Update the items below by replacing every "Top.planeOp" with "Right.planeOp", keeping all other lines unchanged.
───── ROWS
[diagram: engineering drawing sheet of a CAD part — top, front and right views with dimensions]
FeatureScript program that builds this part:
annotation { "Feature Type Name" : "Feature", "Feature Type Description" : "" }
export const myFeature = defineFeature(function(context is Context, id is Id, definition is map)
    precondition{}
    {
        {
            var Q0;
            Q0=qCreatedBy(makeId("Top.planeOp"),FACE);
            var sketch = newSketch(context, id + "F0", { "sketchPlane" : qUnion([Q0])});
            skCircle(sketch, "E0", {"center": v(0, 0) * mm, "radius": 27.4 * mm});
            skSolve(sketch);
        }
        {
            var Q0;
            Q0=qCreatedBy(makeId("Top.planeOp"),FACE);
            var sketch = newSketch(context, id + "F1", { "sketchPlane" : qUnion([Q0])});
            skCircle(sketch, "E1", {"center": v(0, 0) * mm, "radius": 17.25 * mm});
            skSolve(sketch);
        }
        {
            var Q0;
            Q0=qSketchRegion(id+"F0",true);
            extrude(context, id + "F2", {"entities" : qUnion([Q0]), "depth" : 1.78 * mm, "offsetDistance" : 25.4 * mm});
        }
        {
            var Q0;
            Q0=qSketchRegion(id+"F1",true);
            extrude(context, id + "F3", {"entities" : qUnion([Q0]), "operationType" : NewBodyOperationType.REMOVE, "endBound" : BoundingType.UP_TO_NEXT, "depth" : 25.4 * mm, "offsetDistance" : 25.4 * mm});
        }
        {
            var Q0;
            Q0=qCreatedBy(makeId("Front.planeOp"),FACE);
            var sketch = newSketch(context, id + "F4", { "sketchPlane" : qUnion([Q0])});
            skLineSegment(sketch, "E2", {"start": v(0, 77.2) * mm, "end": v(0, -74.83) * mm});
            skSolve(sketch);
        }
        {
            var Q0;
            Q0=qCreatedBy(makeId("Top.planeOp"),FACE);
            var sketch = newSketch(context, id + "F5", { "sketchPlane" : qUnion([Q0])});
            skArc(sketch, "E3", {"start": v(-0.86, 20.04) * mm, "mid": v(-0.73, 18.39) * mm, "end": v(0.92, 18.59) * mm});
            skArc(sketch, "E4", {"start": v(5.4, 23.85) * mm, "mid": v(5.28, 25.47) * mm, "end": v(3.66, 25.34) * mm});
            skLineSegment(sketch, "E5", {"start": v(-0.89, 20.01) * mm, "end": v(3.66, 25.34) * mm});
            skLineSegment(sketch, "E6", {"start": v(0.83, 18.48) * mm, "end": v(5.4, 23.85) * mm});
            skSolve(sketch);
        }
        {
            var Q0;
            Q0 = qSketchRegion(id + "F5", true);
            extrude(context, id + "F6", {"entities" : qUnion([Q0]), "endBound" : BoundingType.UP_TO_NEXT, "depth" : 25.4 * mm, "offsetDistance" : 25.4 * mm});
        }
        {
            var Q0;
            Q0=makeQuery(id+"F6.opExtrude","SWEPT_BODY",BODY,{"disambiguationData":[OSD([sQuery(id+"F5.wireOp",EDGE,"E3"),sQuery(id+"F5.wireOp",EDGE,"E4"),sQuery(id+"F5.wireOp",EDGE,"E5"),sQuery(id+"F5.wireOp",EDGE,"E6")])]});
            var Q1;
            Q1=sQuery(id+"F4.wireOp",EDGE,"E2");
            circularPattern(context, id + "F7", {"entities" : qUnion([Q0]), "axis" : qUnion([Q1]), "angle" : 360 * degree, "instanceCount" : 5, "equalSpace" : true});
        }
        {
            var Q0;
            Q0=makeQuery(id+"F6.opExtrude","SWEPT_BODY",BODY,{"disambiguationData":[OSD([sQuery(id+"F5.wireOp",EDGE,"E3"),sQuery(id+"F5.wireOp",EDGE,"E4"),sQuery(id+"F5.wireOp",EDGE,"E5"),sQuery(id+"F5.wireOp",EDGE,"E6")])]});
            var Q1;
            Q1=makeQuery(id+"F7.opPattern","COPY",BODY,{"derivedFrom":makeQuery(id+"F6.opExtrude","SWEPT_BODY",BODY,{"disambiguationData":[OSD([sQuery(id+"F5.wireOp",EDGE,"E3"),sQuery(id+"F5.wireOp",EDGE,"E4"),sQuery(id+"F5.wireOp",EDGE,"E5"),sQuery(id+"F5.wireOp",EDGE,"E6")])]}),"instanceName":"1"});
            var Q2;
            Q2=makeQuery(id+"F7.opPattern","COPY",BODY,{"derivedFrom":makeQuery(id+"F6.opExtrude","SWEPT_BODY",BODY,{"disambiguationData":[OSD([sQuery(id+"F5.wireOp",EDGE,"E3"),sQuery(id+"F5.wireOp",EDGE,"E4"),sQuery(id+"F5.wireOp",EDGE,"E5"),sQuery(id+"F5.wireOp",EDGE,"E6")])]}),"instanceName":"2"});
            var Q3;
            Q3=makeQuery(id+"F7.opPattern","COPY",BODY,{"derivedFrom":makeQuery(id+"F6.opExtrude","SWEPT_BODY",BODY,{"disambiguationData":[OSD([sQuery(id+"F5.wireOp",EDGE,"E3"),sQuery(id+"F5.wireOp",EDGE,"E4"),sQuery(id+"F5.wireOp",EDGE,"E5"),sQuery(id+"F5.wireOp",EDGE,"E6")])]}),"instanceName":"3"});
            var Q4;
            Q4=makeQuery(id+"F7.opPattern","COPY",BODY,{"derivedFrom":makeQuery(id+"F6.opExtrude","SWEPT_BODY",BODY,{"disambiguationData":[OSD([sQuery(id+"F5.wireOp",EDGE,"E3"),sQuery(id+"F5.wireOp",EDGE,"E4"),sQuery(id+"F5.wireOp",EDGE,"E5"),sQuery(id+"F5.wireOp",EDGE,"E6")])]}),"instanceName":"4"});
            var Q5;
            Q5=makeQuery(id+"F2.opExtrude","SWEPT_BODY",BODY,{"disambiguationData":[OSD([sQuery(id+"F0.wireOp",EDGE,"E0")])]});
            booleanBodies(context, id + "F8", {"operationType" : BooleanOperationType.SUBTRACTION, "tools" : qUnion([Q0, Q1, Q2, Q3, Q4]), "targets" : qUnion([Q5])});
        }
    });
──────────
* **EXERCISE OUTPUT**
[diagram: engineering drawing sheet of a CAD part — top, front and right views with dimensions]
FeatureScript program that builds this part:
annotation { "Feature Type Name" : "Feature", "Feature Type Description" : "" }
export const myFeature = defineFeature(function(context is Context, id is Id, definition is map)
    precondition{}
    {
        {
            var Q0;
            Q0=qCreatedBy(makeId("Right.planeOp"),FACE);
            var sketch = newSketch(context, id + "F0", { "sketchPlane" : qUnion([Q0])});
            skCircle(sketch, "E0", {"center": v(0, 0) * mm, "radius": 27.4 * mm});
            skSolve(sketch);
        }
        {
            var Q0;
            Q0=qCreatedBy(makeId("Right.planeOp"),FACE);
            var sketch = newSketch(context, id + "F1", { "sketchPlane" : qUnion([Q0])});
            skCircle(sketch, "E1", {"center": v(0, 0) * mm, "radius": 17.25 * mm});
            skSolve(sketch);
        }
        {
            var Q0;
            Q0=qSketchRegion(id+"F0",true);
            extrude(context, id + "F2", {"entities" : qUnion([Q0]), "depth" : 1.78 * mm, "offsetDistance" : 25.4 * mm});
        }
        {
            var Q0;
            Q0=qSketchRegion(id+"F1",true);
            extrude(context, id + "F3", {"entities" : qUnion([Q0]), "operationType" : NewBodyOperationType.REMOVE, "endBound" : BoundingType.UP_TO_NEXT, "depth" : 25.4 * mm, "offsetDistance" : 25.4 * mm});
        }
        {
            var Q0;
            Q0=qCreatedBy(makeId("Front.planeOp"),FACE);
            var sketch = newSketch(context, id + "F4", { "sketchPlane" : qUnion([Q0])});
            skLineSegment(sketch, "E2", {"start": v(0, 77.2) * mm, "end": v(0, -74.83) * mm});
            skSolve(sketch);
        }
        {
            var Q0;
            Q0=qCreatedBy(makeId("Right.planeOp"),FACE);
            var sketch = newSketch(context, id + "F5", { "sketchPlane" : qUnion([Q0])});
            skArc(sketch, "E3", {"start": v(-0.86, 20.04) * mm, "mid": v(-0.73, 18.39) * mm, "end": v(0.92, 18.59) * mm});
            skArc(sketch, "E4", {"start": v(5.4, 23.85) * mm, "mid": v(5.28, 25.47) * mm, "end": v(3.66, 25.34) * mm});
            skLineSegment(sketch, "E5", {"start": v(-0.89, 20.01) * mm, "end": v(3.66, 25.34) * mm});
            skLineSegment(sketch, "E6", {"start": v(0.83, 18.48) * mm, "end": v(5.4, 23.85) * mm});
            skSolve(sketch);
        }
        {
            var Q0;
            Q0 = qSketchRegion(id + "F5", true);
            extrude(context, id + "F6", {"entities" : qUnion([Q0]), "endBound" : BoundingType.UP_TO_NEXT, "depth" : 25.4 * mm, "offsetDistance" : 25.4 * mm});
        }
        {
            var Q0;
            Q0=makeQuery(id+"F6.opExtrude","SWEPT_BODY",BODY,{"disambiguationData":[OSD([sQuery(id+"F5.wireOp",EDGE,"E3"),sQuery(id+"F5.wireOp",EDGE,"E4"),sQuery(id+"F5.wireOp",EDGE,"E5"),sQuery(id+"F5.wireOp",EDGE,"E6")])]});
            var Q1;
            Q1=sQuery(id+"F4.wireOp",EDGE,"E2");
            circularPattern(context, id + "F7", {"entities" : qUnion([Q0]), "axis" : qUnion([Q1]), "angle" : 360 * degree, "instanceCount" : 5, "equalSpace" : true});
        }
        {
            var Q0;
            Q0=makeQuery(id+"F6.opExtrude","SWEPT_BODY",BODY,{"disambiguationData":[OSD([sQuery(id+"F5.wireOp",EDGE,"E3"),sQuery(id+"F5.wireOp",EDGE,"E4"),sQuery(id+"F5.wireOp",EDGE,"E5"),sQuery(id+"F5.wireOp",EDGE,"E6")])]});
            var Q1;
            Q1=makeQuery(id+"F7.opPattern","COPY",BODY,{"derivedFrom":makeQuery(id+"F6.opExtrude","SWEPT_BODY",BODY,{"disambiguationData":[OSD([sQuery(id+"F5.wireOp",EDGE,"E3"),sQuery(id+"F5.wireOp",EDGE,"E4"),sQuery(id+"F5.wireOp",EDGE,"E5"),sQuery(id+"F5.wireOp",EDGE,"E6")])]}),"instanceName":"1"});
            var Q2;
            Q2=makeQuery(id+"F7.opPattern","COPY",BODY,{"derivedFrom":makeQuery(id+"F6.opExtrude","SWEPT_BODY",BODY,{"disambiguationData":[OSD([sQuery(id+"F5.wireOp",EDGE,"E3"),sQuery(id+"F5.wireOp",EDGE,"E4"),sQuery(id+"F5.wireOp",EDGE,"E5"),sQuery(id+"F5.wireOp",EDGE,"E6")])]}),"instanceName":"2"});
            var Q3;
            Q3=makeQuery(id+"F7.opPattern","COPY",BODY,{"derivedFrom":makeQuery(id+"F6.opExtrude","SWEPT_BODY",BODY,{"disambiguationData":[OSD([sQuery(id+"F5.wireOp",EDGE,"E3"),sQuery(id+"F5.wireOp",EDGE,"E4"),sQuery(id+"F5.wireOp",EDGE,"E5"),sQuery(id+"F5.wireOp",EDGE,"E6")])]}),"instanceName":"3"});
            var Q4;
            Q4=makeQuery(id+"F7.opPattern","COPY",BODY,{"derivedFrom":makeQuery(id+"F6.opExtrude","SWEPT_BODY",BODY,{"disambiguationData":[OSD([sQuery(id+"F5.wireOp",EDGE,"E3"),sQuery(id+"F5.wireOp",EDGE,"E4"),sQuery(id+"F5.wireOp",EDGE,"E5"),sQuery(id+"F5.wireOp",EDGE,"E6")])]}),"instanceName":"4"});
            var Q5;
            Q5=makeQuery(id+"F2.opExtrude","SWEPT_BODY",BODY,{"disambiguationData":[OSD([sQuery(id+"F0.wireOp",EDGE,"E0")])]});
            booleanBodies(context, id + "F8", {"operationType" : BooleanOperationType.SUBTRACTION, "tools" : qUnion([Q0, Q1, Q2, Q3, Q4]), "targets" : qUnion([Q5])});
        }
    });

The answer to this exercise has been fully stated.